PASSAGE GIVEN>

Notwithstanding the foregoing, on or after the Credit Support
Depletion Date and after the reduction of the Certificate
Principal Balances of any of the Group I, Group II, Group III,
Group IV or Group V Senior Certificates to zero, (i) the
remaining Senior Principal Distribution Amount for such group of
Senior Certificates will be distributed to the remaining Senior
Certificates (other than the Principal Only Certificates) pro
rata in accordance with their respective outstanding Certificate
Principal Balances, and (ii) the amount of Accrued Certificate
Interest on such group of Senior Certificates shall be
distributed to the remaining Senior Certificates (other than the
Principal Only Certificates) on a pro rata basis based on Accrued
Certificate Interest payable on such Certificates with respect to
such Distribution Date.

LISTING>
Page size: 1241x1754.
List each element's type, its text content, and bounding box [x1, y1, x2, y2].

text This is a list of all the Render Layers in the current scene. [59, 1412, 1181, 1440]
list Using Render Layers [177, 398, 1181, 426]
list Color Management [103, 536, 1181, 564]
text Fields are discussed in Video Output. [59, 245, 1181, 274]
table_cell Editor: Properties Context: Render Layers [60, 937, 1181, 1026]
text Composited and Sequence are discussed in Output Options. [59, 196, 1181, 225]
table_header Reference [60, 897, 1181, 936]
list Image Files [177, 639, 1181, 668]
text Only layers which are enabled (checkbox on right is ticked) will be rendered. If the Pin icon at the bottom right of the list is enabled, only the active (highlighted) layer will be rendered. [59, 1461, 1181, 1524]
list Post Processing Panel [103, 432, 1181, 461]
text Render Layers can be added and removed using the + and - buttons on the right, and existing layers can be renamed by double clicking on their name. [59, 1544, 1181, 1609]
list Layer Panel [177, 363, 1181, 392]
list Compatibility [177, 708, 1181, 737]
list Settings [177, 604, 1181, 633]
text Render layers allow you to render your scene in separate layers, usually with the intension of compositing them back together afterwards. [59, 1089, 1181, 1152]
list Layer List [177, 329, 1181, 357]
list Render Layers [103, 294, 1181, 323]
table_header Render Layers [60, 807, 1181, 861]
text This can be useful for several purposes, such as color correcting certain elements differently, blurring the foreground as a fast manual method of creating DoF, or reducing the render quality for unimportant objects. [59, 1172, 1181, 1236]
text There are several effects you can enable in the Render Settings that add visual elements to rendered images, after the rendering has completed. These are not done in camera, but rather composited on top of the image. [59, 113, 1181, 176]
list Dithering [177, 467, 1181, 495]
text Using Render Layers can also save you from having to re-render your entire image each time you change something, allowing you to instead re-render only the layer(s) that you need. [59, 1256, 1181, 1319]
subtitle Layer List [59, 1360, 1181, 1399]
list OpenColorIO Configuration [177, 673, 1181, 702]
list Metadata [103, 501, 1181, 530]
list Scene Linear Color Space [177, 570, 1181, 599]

WHAT IS NEEDED> Please repeat, word for word, the part of the passage on Senior Certificate distributions starting at "Notwithstanding the foregoing, on" and ending at "such Distribution Date.".

SOLUTION TO THIS PROBLEM>
Notwithstanding the foregoing, on or after the Credit Support
Depletion Date and after the reduction of the Certificate
Principal Balances of any of the Group I, Group II, Group III,
Group IV or Group V Senior Certificates to zero, (i) the
remaining Senior Principal Distribution Amount for such group of
Senior Certificates will be distributed to the remaining Senior
Certificates (other than the Principal Only Certificates) pro
rata in accordance with their respective outstanding Certificate
Principal Balances, and (ii) the amount of Accrued Certificate
Interest on such group of Senior Certificates shall be
distributed to the remaining Senior Certificates (other than the
Principal Only Certificates) on a pro rata basis based on Accrued
Certificate Interest payable on such Certificates with respect to
such Distribution Date.